THE ART OF SURPRISE AT CA' PISANI
“My family has loved Art Deco for many years. We wanted something of that feel but warm and rounded, not minimalist, so we blended antiquity, Art Deco, and modern technology."
Amble into many fine Venetian establishments and there’s a good chance you’ll be greeted with self-referential Rococo opulence—Girandole mirrors, Lacquerwork, Murano glass chandeliers, for example. Not so at Ca’Pisani, which instead marches to its own beat. Here, one is happily confronted with an ingenious, unexpected mix of playful, bespoke design elements and carefully-preserved, centuries-old architectural details—such as rustic, hand-painted ceiling beams and breathtaking floors of traditional marble mosaic, in a culturally-treasured style known as Terrazzo alla Veneziana.
“My father has been working for many years in the business and said, ‘Let’s do something different here, not the usual velvet and Venetian glass hotel,’” explains Marianna Serandrei. For nearly three years, beginning in 1997, the family met on a weekly basis with designers Roberto Luigi Canovaro and Gianluigi Pescolderung to dream up and debate the hotel’s finer points. And what fine points! Here, one quickly takes note of polished chrome (Ziggurat) door handles; elegant wooden inlays adorning each guestroom door; and sleek, flying saucer chandeliers made by Murano glass artisans Barovier & Toso.
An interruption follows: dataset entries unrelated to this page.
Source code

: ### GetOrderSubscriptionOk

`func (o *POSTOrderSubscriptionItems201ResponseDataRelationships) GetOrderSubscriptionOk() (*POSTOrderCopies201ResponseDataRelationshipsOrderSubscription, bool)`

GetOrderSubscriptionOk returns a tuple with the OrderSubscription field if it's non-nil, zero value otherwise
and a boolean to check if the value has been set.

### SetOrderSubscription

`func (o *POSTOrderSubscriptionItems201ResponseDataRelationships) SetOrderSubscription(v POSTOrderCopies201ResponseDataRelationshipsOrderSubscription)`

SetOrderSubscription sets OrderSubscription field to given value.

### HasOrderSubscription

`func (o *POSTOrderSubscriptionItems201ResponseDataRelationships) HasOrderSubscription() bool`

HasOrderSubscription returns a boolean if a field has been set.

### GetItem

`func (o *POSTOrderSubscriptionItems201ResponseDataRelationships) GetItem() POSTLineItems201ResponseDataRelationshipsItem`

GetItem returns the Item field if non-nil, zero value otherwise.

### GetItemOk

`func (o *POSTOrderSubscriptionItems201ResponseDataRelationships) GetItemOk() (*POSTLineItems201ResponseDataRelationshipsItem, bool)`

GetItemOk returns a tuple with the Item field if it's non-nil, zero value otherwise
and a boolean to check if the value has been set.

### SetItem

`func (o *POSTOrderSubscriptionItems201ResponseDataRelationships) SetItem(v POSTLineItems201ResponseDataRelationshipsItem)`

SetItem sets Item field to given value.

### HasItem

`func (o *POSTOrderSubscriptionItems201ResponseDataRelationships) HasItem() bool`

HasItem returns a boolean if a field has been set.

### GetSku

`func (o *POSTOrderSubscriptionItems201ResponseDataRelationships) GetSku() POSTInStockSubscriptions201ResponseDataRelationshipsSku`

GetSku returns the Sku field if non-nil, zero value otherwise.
To complete the vision, the family drew from their personally curated collection of 1930s-40s Art Deco treasures, unearthed from secret spots across Italy and from Mercante in Fiera, an international trade fair of Modernism, art and design held each spring and fall in Parma. The result is stunning! Each guest room is furnished with an exquisite Art Deco bed as well as individual vintage pieces. Meanwhile, artwork by Italian Futurist painter Fortunato Depero (1892-1960)—a renowned figure in the Italian Futurist movement—adds refinement and compliments the hotel graphics, which draw inspiration from iconic prints, such as Campari’s bold, spirited advertisements.
“My family has loved Art Deco for many years,” says Marianna. “We wanted something of that feel but warm and rounded, not minimalist, so we blended antiquity, Art Deco, and modern technology. To do something as radically different, at the time, as the design of Ca’Pisani shows we could see somehow into the future.”
The result is grand, elegant, modern yet timeless—with just a touch of understated whimsy. Come to think of it, the same thing could be said of Marianna herself.